Collected data entries:
________________________________________

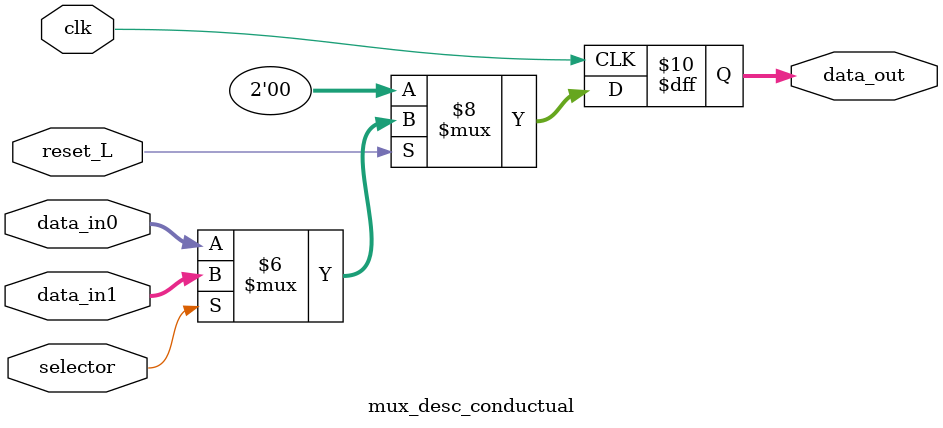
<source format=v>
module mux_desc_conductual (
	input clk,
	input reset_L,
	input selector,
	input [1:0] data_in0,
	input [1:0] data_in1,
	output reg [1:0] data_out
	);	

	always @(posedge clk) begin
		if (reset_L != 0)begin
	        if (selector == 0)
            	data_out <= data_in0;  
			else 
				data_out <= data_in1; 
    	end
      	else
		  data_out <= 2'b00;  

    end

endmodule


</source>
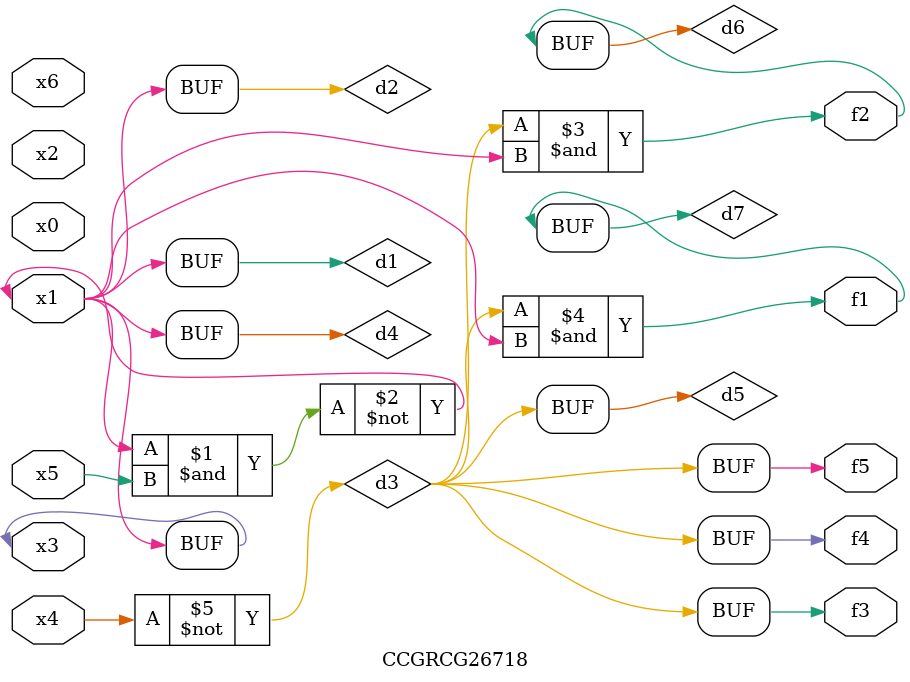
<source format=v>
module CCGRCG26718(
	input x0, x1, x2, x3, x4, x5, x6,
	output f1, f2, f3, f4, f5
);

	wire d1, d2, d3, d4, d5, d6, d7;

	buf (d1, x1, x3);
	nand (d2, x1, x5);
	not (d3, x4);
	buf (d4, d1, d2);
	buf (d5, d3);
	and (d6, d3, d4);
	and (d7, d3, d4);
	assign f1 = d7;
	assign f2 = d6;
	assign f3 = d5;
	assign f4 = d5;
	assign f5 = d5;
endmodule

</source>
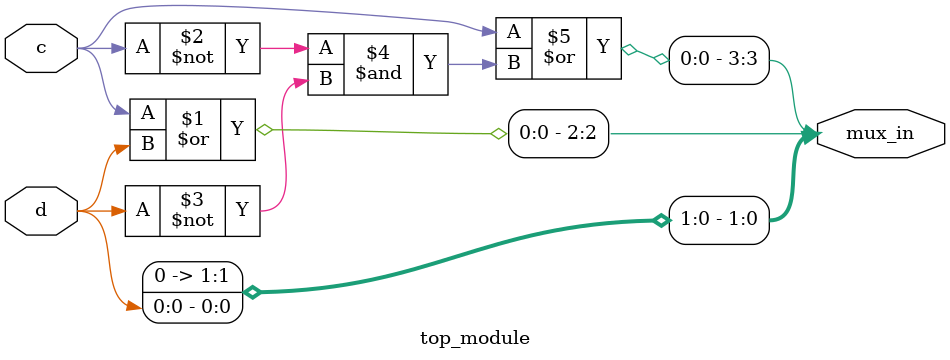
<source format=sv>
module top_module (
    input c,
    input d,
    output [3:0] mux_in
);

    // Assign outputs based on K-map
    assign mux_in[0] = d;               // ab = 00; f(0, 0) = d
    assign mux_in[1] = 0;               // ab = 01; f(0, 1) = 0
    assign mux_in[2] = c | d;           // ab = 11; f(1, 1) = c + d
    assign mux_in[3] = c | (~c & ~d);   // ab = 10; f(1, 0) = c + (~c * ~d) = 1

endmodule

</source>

________________________________________

● Problem details
Reproduce the data above line for line, excluding every picture.

● Written solution
<source format=v>
module mux_desc_conductual (
	input clk,
	input reset_L,
	input selector,
	input [1:0] data_in0,
	input [1:0] data_in1,
	output reg [1:0] data_out
	);	

	always @(posedge clk) begin
		if (reset_L != 0)begin
	        if (selector == 0)
            	data_out <= data_in0;  
			else 
				data_out <= data_in1; 
    	end
      	else
		  data_out <= 2'b00;  

    end

endmodule


</source>
<source format=v>
module CCGRCG26718(
	input x0, x1, x2, x3, x4, x5, x6,
	output f1, f2, f3, f4, f5
);

	wire d1, d2, d3, d4, d5, d6, d7;

	buf (d1, x1, x3);
	nand (d2, x1, x5);
	not (d3, x4);
	buf (d4, d1, d2);
	buf (d5, d3);
	and (d6, d3, d4);
	and (d7, d3, d4);
	assign f1 = d7;
	assign f2 = d6;
	assign f3 = d5;
	assign f4 = d5;
	assign f5 = d5;
endmodule

</source>
<source format=sv>
module top_module (
    input c,
    input d,
    output [3:0] mux_in
);

    // Assign outputs based on K-map
    assign mux_in[0] = d;               // ab = 00; f(0, 0) = d
    assign mux_in[1] = 0;               // ab = 01; f(0, 1) = 0
    assign mux_in[2] = c | d;           // ab = 11; f(1, 1) = c + d
    assign mux_in[3] = c | (~c & ~d);   // ab = 10; f(1, 0) = c + (~c * ~d) = 1

endmodule

</source>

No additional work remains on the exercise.